Summary: My research interests are founded in the principle of applying Newtonian mechanics to the human structure in understanding the interplay between maximizing performance while mitigating injury. By investigating movement patterns, my belief is that we may identify limiting mechanics that may drive a strength and conditioning approach to reduce injury risk. We have begun to adapt this approach to multiple groups or populations (recreational runners, collegiate athletes, Reserve Officer Training Corps cadets, and dancers).

How do thresholds (fatigue, intensity, pregnancy, etc) cause movement patterns and coordination to change. Additionally, do these changes in patterns and coordination increase or decrease risk of musculoskeletal injury.

Understanding the relationship between movement patterns and training workloads with injury rates in collegiate women athletes.

Minimum classes: An understanding of physics and human anatomy, but the courses are not required.

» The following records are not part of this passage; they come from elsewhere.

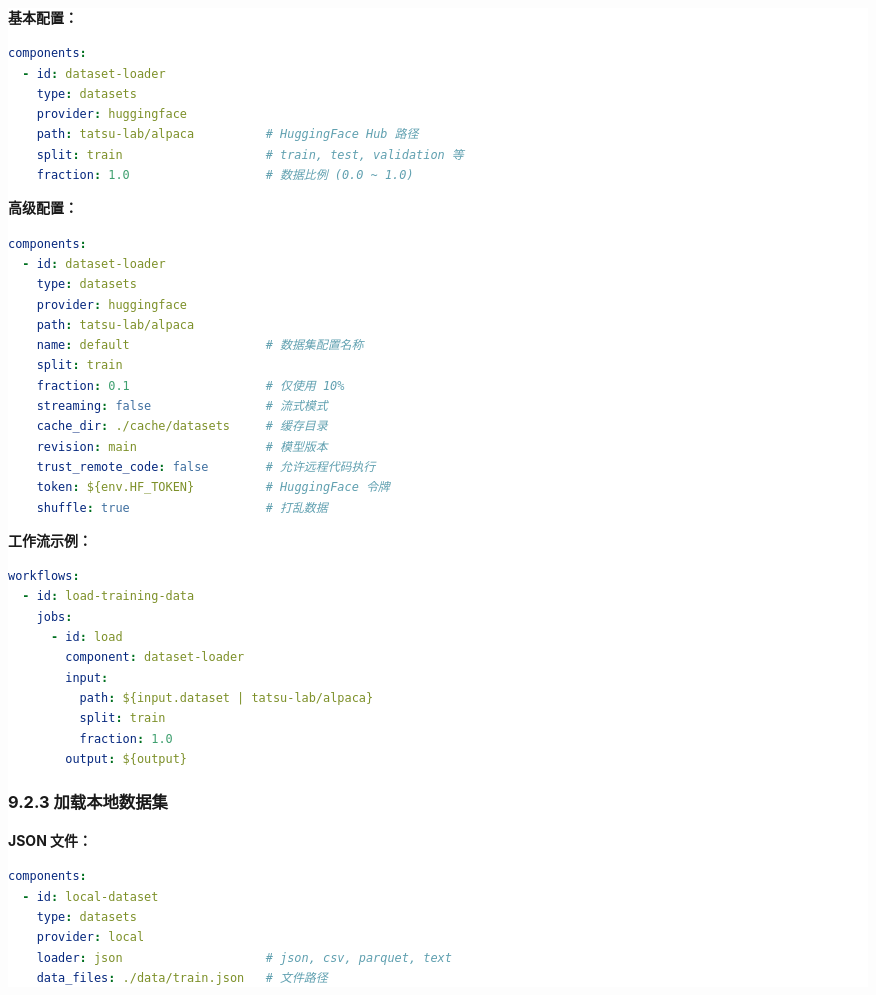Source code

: **基本配置：**

```yaml
components:
  - id: dataset-loader
    type: datasets
    provider: huggingface
    path: tatsu-lab/alpaca          # HuggingFace Hub 路径
    split: train                    # train, test, validation 等
    fraction: 1.0                   # 数据比例 (0.0 ~ 1.0)
```

**高级配置：**

```yaml
components:
  - id: dataset-loader
    type: datasets
    provider: huggingface
    path: tatsu-lab/alpaca
    name: default                   # 数据集配置名称
    split: train
    fraction: 0.1                   # 仅使用 10%
    streaming: false                # 流式模式
    cache_dir: ./cache/datasets     # 缓存目录
    revision: main                  # 模型版本
    trust_remote_code: false        # 允许远程代码执行
    token: ${env.HF_TOKEN}          # HuggingFace 令牌
    shuffle: true                   # 打乱数据
```

**工作流示例：**

```yaml
workflows:
  - id: load-training-data
    jobs:
      - id: load
        component: dataset-loader
        input:
          path: ${input.dataset | tatsu-lab/alpaca}
          split: train
          fraction: 1.0
        output: ${output}
```

### 9.2.3 加载本地数据集

**JSON 文件：**

```yaml
components:
  - id: local-dataset
    type: datasets
    provider: local
    loader: json                    # json, csv, parquet, text
    data_files: ./data/train.json   # 文件路径
```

  • Mechanics of increasing gait patterns during treadmill locomotion
  • Dancer mechanics across footwear and skills
    • These projects will incorporate motion capture (Vicon) and muscle activation (Delsys) data collection procedures. If the student is interested, they will also be introduced to data processing techniques using Matlab scripting language.
  • Movement pattern assessment during initial assessments of collegiate athletes
  • Development of an ROTC pattern assessment toolkit across all branches.
    • These projects include developing the skill of the Functional Movement Screen system developed by Gray Cook and colleagues. Students will also be directed to learn more about two-dimensional motion analysis which is a valuable skill for future physical and occupational therapists.
  • Transitioning the lab to the field in understanding mechanics of movement and the relationship of terrain.
    • Students will use wearable technology to expand the understanding of movement mechanics to outside the laboratory.